Rewrite the material as a JSON list of strings with one string per line, starting at the line that contains "Mask anything matching 'left" and ending at the last line of the material. Leave out blank lines and include nothing outside that range.

*Provided entries:*
--- BEGIN ---
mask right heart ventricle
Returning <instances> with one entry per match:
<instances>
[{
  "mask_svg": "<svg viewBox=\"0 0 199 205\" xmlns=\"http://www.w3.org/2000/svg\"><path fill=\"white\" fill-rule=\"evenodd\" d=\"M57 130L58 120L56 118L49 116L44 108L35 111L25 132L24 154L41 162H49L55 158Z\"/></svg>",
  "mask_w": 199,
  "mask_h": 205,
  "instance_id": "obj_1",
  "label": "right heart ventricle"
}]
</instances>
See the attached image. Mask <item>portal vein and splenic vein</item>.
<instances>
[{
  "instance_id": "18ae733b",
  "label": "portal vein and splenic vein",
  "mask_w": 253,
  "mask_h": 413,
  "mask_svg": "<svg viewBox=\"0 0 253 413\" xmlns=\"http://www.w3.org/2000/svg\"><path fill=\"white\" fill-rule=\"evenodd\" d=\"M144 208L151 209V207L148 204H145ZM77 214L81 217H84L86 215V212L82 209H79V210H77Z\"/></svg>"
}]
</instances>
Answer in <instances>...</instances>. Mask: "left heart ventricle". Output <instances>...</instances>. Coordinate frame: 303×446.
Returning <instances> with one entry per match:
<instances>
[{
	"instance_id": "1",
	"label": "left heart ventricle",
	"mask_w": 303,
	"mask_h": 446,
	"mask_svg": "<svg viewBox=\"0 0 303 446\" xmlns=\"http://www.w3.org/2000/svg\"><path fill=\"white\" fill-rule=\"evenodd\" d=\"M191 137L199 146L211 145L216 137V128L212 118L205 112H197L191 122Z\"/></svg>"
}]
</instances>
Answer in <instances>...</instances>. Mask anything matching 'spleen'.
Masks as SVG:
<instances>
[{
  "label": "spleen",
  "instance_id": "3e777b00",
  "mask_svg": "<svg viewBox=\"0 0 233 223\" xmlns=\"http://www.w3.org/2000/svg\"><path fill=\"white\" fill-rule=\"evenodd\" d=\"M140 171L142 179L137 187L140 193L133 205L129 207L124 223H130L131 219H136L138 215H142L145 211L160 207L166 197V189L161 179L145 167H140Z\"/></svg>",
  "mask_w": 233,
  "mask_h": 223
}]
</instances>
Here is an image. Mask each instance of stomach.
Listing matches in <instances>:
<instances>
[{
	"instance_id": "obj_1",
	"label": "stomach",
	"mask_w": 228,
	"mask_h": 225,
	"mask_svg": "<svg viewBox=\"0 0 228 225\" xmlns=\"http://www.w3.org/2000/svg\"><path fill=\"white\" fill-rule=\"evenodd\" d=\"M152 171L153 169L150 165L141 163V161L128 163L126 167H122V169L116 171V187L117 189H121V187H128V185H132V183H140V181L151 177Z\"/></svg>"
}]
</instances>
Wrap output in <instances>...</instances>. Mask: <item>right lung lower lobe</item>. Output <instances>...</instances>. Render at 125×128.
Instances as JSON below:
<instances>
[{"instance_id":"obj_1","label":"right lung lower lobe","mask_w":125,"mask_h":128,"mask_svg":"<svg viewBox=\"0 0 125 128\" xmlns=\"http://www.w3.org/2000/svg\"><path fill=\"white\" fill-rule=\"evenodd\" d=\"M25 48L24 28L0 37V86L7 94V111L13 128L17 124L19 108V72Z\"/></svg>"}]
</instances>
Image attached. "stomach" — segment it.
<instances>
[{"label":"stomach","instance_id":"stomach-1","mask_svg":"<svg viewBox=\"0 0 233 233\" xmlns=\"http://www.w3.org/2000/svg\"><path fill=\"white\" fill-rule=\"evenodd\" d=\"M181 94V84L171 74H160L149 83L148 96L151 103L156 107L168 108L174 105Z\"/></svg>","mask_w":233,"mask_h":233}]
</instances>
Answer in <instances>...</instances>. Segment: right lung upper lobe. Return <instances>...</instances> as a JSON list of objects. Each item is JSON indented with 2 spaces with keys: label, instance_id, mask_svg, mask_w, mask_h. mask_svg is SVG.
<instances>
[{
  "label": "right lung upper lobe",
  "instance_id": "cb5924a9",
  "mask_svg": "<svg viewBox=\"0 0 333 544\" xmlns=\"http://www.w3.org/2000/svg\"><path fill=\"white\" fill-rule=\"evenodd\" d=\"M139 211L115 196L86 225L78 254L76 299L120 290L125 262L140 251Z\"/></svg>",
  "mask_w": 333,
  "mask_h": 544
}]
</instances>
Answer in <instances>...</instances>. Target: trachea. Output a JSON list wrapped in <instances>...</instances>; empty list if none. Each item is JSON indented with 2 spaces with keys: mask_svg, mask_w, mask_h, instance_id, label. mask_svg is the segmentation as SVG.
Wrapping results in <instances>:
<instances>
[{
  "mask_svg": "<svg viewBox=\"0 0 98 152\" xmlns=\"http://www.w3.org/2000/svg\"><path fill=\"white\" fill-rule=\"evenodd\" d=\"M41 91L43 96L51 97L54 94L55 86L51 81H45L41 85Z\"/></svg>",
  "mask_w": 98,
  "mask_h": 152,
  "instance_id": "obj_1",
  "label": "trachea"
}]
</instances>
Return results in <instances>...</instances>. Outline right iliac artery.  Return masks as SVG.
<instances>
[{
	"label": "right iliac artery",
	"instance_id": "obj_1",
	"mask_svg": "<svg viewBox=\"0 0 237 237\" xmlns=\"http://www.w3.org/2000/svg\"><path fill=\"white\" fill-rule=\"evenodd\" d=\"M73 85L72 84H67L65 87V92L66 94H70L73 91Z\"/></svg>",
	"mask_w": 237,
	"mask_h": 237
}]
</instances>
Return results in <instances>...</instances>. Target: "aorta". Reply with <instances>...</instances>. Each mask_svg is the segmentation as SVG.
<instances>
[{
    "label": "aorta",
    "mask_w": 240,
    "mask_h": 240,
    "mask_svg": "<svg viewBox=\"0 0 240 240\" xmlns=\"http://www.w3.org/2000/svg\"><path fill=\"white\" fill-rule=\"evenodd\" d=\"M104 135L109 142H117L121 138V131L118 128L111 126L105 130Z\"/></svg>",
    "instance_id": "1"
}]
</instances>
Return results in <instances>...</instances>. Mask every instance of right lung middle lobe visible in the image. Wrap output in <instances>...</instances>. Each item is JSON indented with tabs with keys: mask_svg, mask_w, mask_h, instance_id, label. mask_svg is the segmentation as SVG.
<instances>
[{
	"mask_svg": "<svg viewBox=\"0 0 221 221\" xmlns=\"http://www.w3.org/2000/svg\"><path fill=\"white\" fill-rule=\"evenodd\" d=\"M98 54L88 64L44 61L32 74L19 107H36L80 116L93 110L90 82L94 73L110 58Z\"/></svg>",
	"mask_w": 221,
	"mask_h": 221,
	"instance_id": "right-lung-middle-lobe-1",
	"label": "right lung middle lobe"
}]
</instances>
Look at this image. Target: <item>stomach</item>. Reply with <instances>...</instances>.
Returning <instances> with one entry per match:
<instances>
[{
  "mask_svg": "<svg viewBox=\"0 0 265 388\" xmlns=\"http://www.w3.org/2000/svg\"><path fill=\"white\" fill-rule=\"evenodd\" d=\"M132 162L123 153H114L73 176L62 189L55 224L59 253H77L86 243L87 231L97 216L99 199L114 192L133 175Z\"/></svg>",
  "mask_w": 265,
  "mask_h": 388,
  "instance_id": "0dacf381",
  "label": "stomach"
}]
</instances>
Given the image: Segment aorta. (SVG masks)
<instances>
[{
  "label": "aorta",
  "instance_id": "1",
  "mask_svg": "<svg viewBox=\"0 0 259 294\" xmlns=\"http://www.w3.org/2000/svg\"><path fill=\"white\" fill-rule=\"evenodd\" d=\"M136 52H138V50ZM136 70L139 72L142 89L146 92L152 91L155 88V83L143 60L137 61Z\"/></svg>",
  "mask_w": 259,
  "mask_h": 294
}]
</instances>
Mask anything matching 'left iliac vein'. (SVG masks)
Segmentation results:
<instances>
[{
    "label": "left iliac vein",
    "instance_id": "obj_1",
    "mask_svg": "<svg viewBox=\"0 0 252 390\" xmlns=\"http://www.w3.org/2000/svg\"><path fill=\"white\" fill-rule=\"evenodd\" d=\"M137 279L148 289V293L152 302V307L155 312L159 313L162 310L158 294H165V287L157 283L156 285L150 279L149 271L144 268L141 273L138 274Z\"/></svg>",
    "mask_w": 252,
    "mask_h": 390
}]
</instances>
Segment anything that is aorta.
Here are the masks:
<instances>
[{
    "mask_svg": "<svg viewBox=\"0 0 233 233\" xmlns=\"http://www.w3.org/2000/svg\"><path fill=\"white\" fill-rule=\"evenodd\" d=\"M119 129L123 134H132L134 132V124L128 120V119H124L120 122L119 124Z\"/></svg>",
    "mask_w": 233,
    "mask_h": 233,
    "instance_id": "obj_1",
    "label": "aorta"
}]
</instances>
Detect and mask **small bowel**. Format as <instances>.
--- END ---
*Written answer:*
[
  "Mask anything matching 'left iliac vein'. (SVG masks)",
  "Segmentation results:",
  "<instances>",
  "[{",
  "    \"label\": \"left iliac vein\",",
  "    \"instance_id\": \"obj_1\",",
  "    \"mask_svg\": \"<svg viewBox=\\\"0 0 252 390\\\" xmlns=\\\"http://www.w3.org/2000/svg\\\"><path fill=\\\"white\\\" fill-rule=\\\"evenodd\\\" d=\\\"M137 279L148 289V293L152 302V307L155 312L159 313L162 310L158 294H165V287L157 283L156 285L150 279L149 271L144 268L141 273L138 274Z\\\"/></svg>\",",
  "    \"mask_w\": 252,",
  "    \"mask_h\": 390",
  "}]",
  "</instances>",
  "Segment anything that is aorta.",
  "Here are the masks:",
  "<instances>",
  "[{",
  "    \"mask_svg\": \"<svg viewBox=\\\"0 0 233 233\\\" xmlns=\\\"http://www.w3.org/2000/svg\\\"><path fill=\\\"white\\\" fill-rule=\\\"evenodd\\\" d=\\\"M119 129L123 134H132L134 132V124L128 120V119H124L120 122L119 124Z\\\"/></svg>\",",
  "    \"mask_w\": 233,",
  "    \"mask_h\": 233,",
  "    \"instance_id\": \"obj_1\",",
  "    \"label\": \"aorta\"",
  "}]",
  "</instances>",
  "Detect and mask **small bowel**. Format as <instances>."
]